Glycan-Based Connectivity Regulates the Hierarchical Organization of Membrane Receptors by Coupling their Micro- and Nano-Scale Lateral Mobility

Abstract

Glycan-protein interactions are emerging as important modulators of membrane protein organization and dynamics, regulating multiple cellular functions. In particular, it has been postulated that glycan-mediated interactions regulate surface residence time of glycoproteins and endocytosis. How this precisely occurs is poorly understood. We applied a combination of super-resolution nanoscopy and single molecule-based approaches to study the role of glycan-based interactions on the dynamics of the glycosylated pathogen recognition receptor DC-SIGN, at the nano- and micrometer scale.

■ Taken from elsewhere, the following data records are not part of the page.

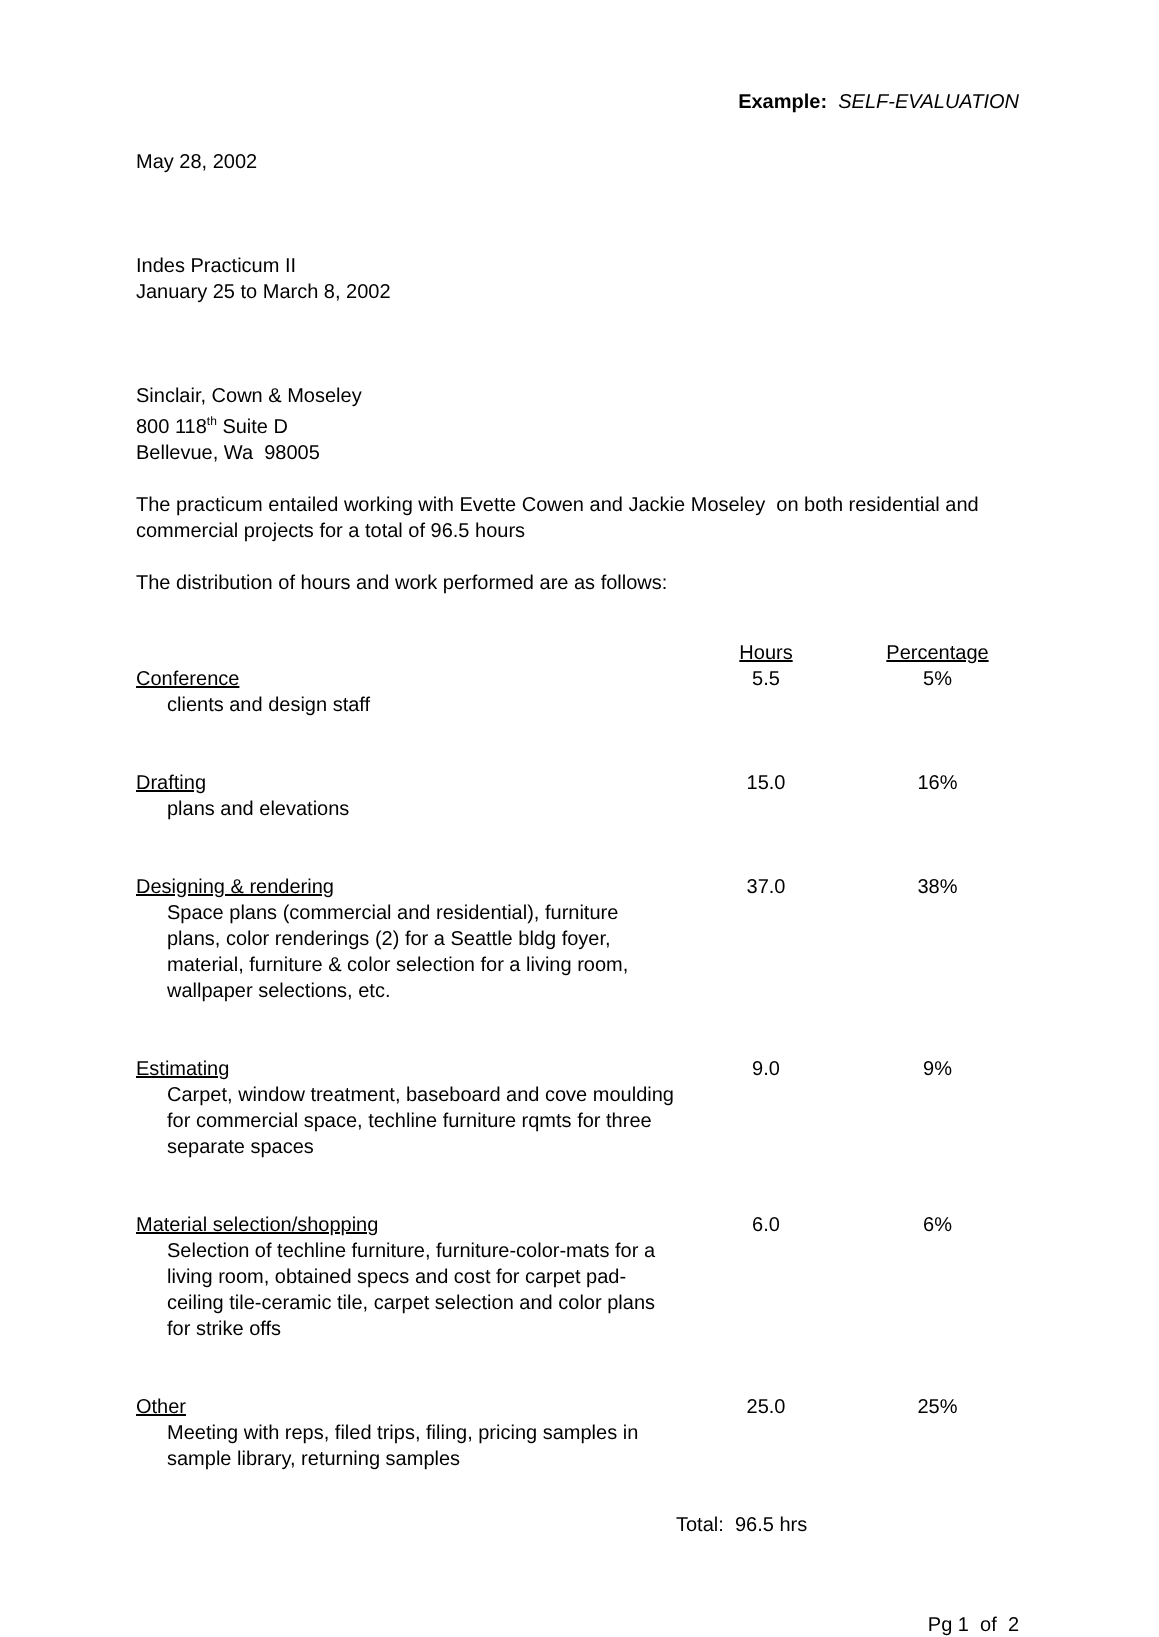Example: SELF-EVALUATION
May 28, 2002
Indes Practicum II
January 25 to March 8, 2002
Sinclair, Cown & Moseley
800 118<sup>th</sup> Suite D
Bellevue, Wa 98005
The practicum entailed working with Evette Cowen and Jackie Moseley on both residential and commercial projects for a total of 96.5 hours
The distribution of hours and work performed are as follows:
| | Hours | Percentage |
| --- | --- | --- |
| Conference clients and design staff | 5.5 | 5% |
| Drafting plans and elevations | 15.0 | 16% |
| Designing & rendering Space plans (commercial and residential), furniture plans, color renderings (2) for a Seattle bldg foyer, material, furniture & color selection for a living room, wallpaper selections, etc. | 37.0 | 38% |
| Estimating Carpet, window treatment, baseboard and cove moulding for commercial space, techline furniture rqmts for three separate spaces | 9.0 | 9% |
| Material selection/shopping Selection of techline furniture, furniture-color-mats for a living room, obtained specs and cost for carpet pad-ceiling tile-ceramic tile, carpet selection and color plans for strike offs | 6.0 | 6% |
| Other Meeting with reps, filed trips, filing, pricing samples in sample library, returning samples | 25.0 | 25% |
| | Total: 96.5 hrs | |
Pg 1 of 2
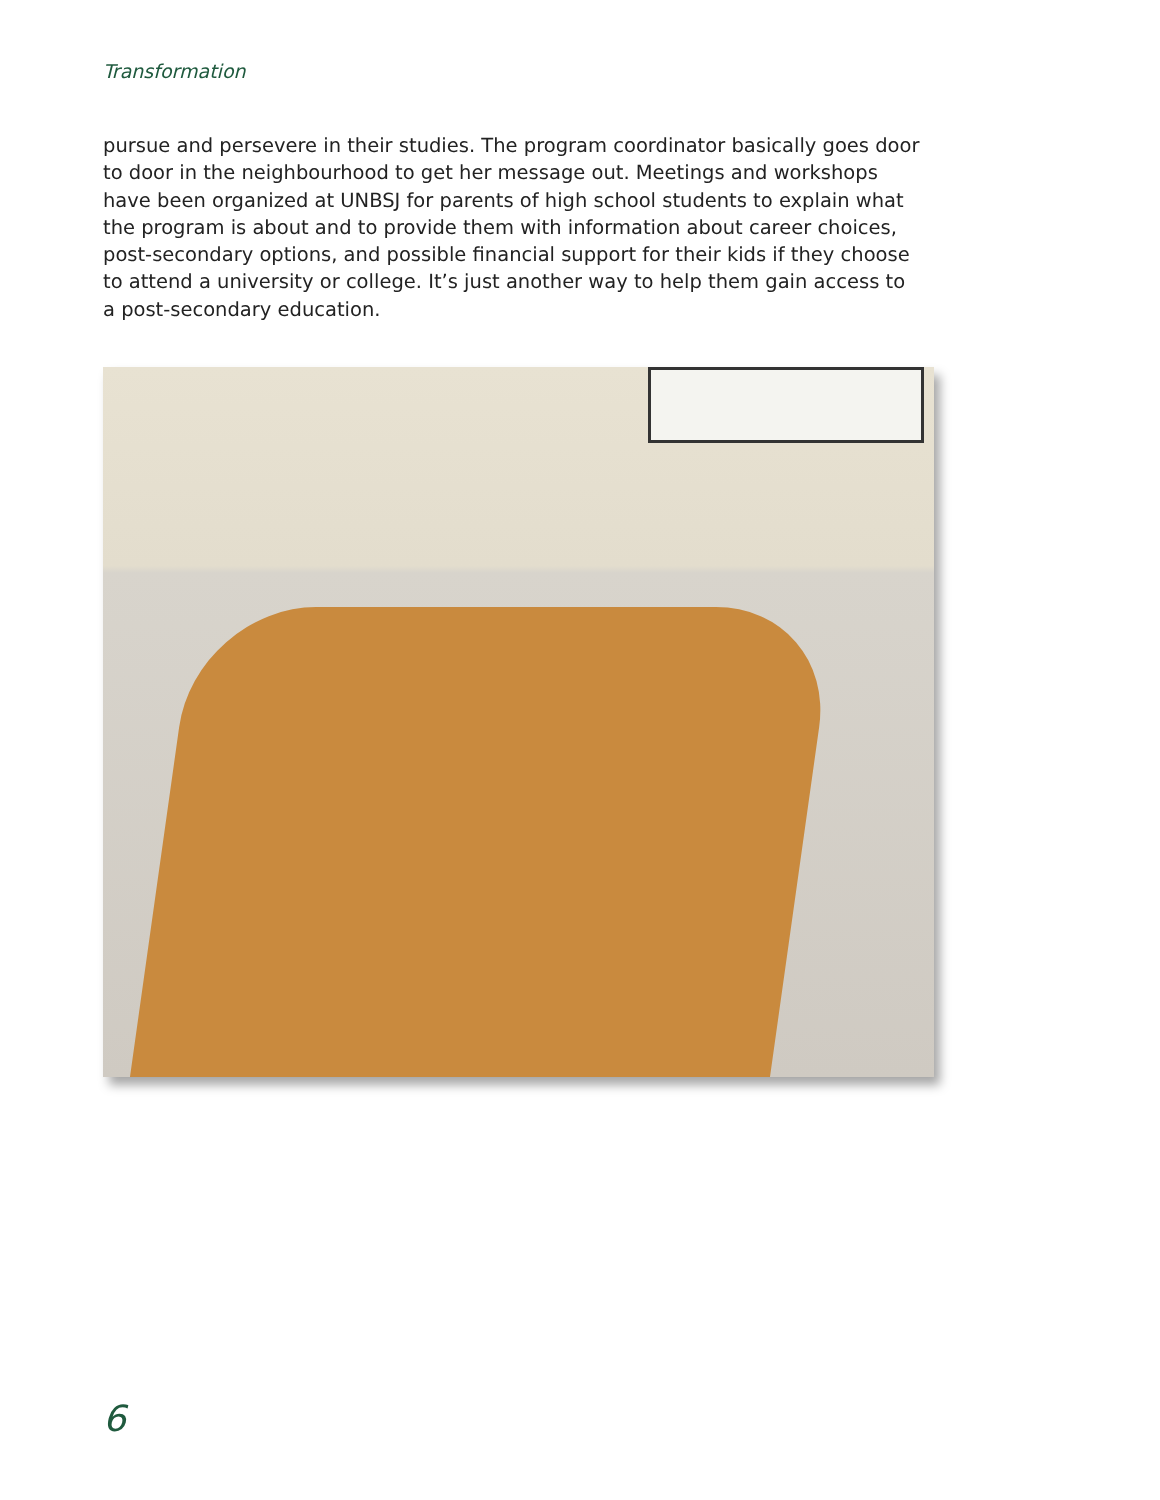Transformation
pursue and persevere in their studies. The program coordinator basically goes door to door in the neighbourhood to get her message out. Meetings and workshops have been organized at UNBSJ for parents of high school students to explain what the program is about and to provide them with information about career choices, post-secondary options, and possible financial support for their kids if they choose to attend a university or college. It’s just another way to help them gain access to a post-secondary education.
6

We find that cell surface glycan-mediated interactions do not influence the nanoscale lateral organization of DC-SIGN in nanoclusters but restrict the mobility of the receptor to distinct micron-size membrane regions. These meso-scale regions are in turn enriched by the endocytic protein clathrin, thereby dynamically promoting DC-SIGN transient nano-scale arrest and interaction with clathrin. Disruption of glycan-based connectivity leads to larger membrane exploration, reduced clathrin interaction and compromised clathrin-dependent internalization of virus-like particles. Therefore, our work uncovers a novel mechanism through which glycan-protein interactions act as decision-makers in fine-tuning membrane-related functions by dynamically coupling micro- and nanoscale receptor lateral mobility, thus adding a new layer of regulation to the hierarchical spatiotemporal organization of the cell membrane.